Many roads were located where they are long before the invention of fast-moving automobiles created the problem of dangerous obstructions of view on private property. Users of public roads have a strong interest in clear fields of vision. However, as a practical matter, travelers cannot cause government to prohibit such obstructions or negotiate with fronting landowners for removal. Most important, the vegetation or structures on private land that obstruct a traveler’s view of the road generally involve a very small portion of the property and are not fundamental to the owner’s use of the land. In the usual case, the landowner may need to do no more than remove one shrub or tree from a corner or curve.

*47In the airport/landowner case, the practical problem of airspace over a runway approach existed when the airport was constructed. New technology has altered, but not fundamentally changed, the need for such airspace. Those who wish to build or operate an airport can negotiate with adjoining landowners before going ahead with the project. This ability is recognized by FAA rules governing the clear space necessary to a runway approach. 14 C.F.R. §§ 77.21-77.25; see also supra n. 2. There is an absolutist east to this regulation in that it does not balance safety concerns against neighboring land use. The regulations say that clear space must exist or runway use limited, see generally 14 C.F.R. §§ 77.21-77.25, and places upon the operators of airports the burden of obtaining the necessary land, see id. We need not consider whether state law nuisance claims are preempted to conclude that the position taken by the regulators principally responsible for air travel weighs heavily in balancing the airport’s interests against those of the adjoining landowners under Connecticut law.

In addition, a claim that ordinary forestation or structures on land intrude on airspace of a runway approach will, if relief is granted, frequently have a very substantial effect on an adjoining landowner’s use of land. In this matter, for example, the County has to date challenged only the growing of trees. The exact number to be cut was never determined, but the County targeted a substantial number. Future growth will no doubt bring yet more trees into the County’s cross-hairs. Moreover, the record shows that a far broader claim involving existing Convent structures and even athletic fields could be made on the same theory. See supra n. 2. We therefore find that the Connecticut cases allowing injured road travelers to bring public nuisance claims against obstructing landowners are inapposite.

CONCLUSION

We agree with the district court that West-chester failed to raise a triable issue regarding the reasonableness of appellees’ use of their land. This is sufficient to affirm Judge Goettel’s grant of summary judgment for appellees, and we need not address the remaining elements of the County’s public nuisance claim. Also, because we affirm, we need not address Sacred Heart’s protective cross-appeal on the issue of inverse condemnation.

Affirmed.

. The County could not, and does not, argue that appellees’ use of their land is unlawful.

. There is evidence in the record that the uses of appellees’ property with a potential for interfering in airspace affecting Runway 11/29 are not limited to growing trees, although the County appears for the moment to limit its pursuit of remedies to deforestation in Runway 11/29's eastern "clear zone.” See 14 C.F.R. §§ 77.21-77.25 (requiring that a certain amount of airspace in the approach to a runway be kept clear of vertical structures).
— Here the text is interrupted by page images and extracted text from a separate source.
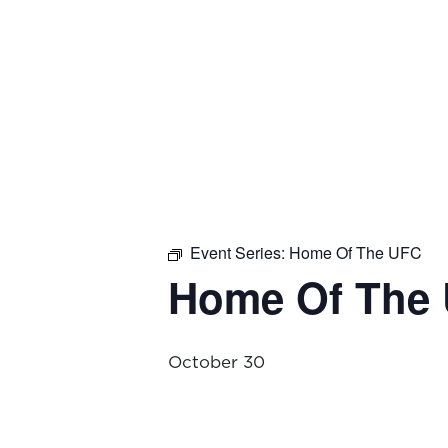
Event Series:
Home Of The UFC
Home Of The
October 30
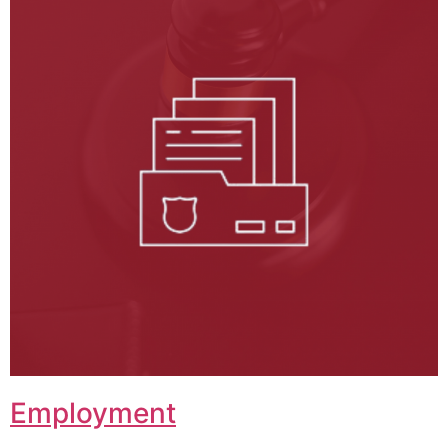
Employment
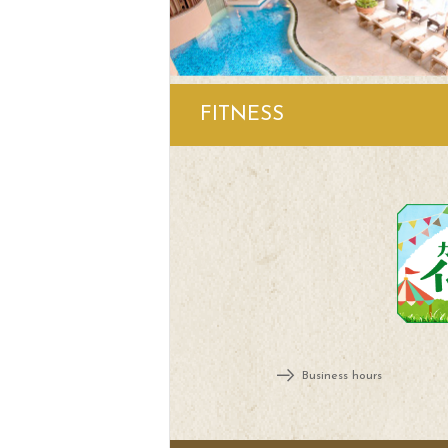
FITNESS
Business hours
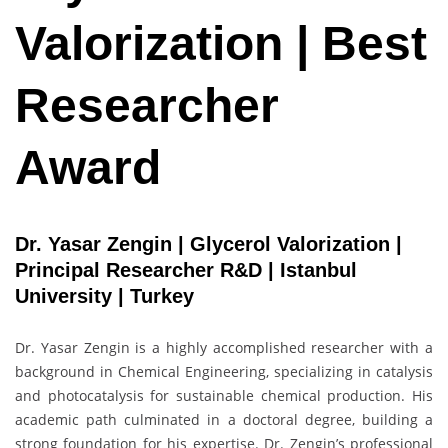
Valorization | Best
Researcher
Award
Dr. Yasar Zengin | Glycerol Valorization |
Principal Researcher R&D | Istanbul
University | Turkey
Dr. Yasar Zengin is a highly accomplished researcher with a
background in Chemical Engineering, specializing in catalysis
and photocatalysis for sustainable chemical production. His
academic path culminated in a doctoral degree, building a
strong foundation for his expertise. Dr. Zengin’s professional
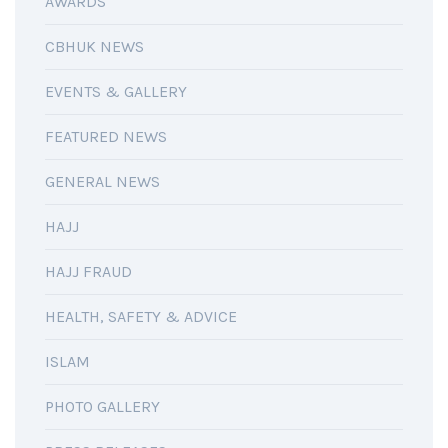
AWARDS
CBHUK NEWS
EVENTS & GALLERY
FEATURED NEWS
GENERAL NEWS
HAJJ
HAJJ FRAUD
HEALTH, SAFETY & ADVICE
ISLAM
PHOTO GALLERY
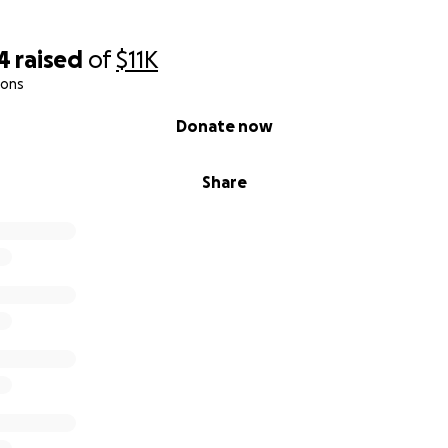
4
raised
of
$11K
ions
Donate now
Share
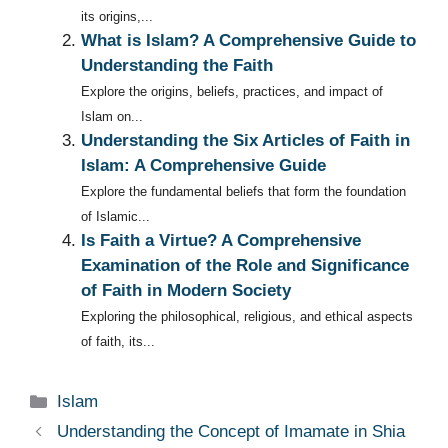
its origins,...
What is Islam? A Comprehensive Guide to
Understanding the Faith
Explore the origins, beliefs, practices, and impact of
Islam on...
Understanding the Six Articles of Faith in
Islam: A Comprehensive Guide
Explore the fundamental beliefs that form the foundation
of Islamic...
Is Faith a Virtue? A Comprehensive
Examination of the Role and Significance
of Faith in Modern Society
Exploring the philosophical, religious, and ethical aspects
of faith, its...
Categories
Islam
Understanding the Concept of Imamate in Shia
There is evidence that the Convent's flagpole and its roofs and chimneys have a height that under FAA regulations causes them to intrude into what would be Runway 11/29’s clear zone, if the runway were open to its full length. There was also testimony that even field hockey goals on athletic fields might intrude on Runway 11/29's full-length clear zone.

. It appears from an affidavit by James Harding, the Commissioner of Public Works for Westches-ter County from 1942 to 1968, that the site of the airport was selected by the County while funding for construction came from the federal government. The County's participation in site selection certainly does not strengthen its case.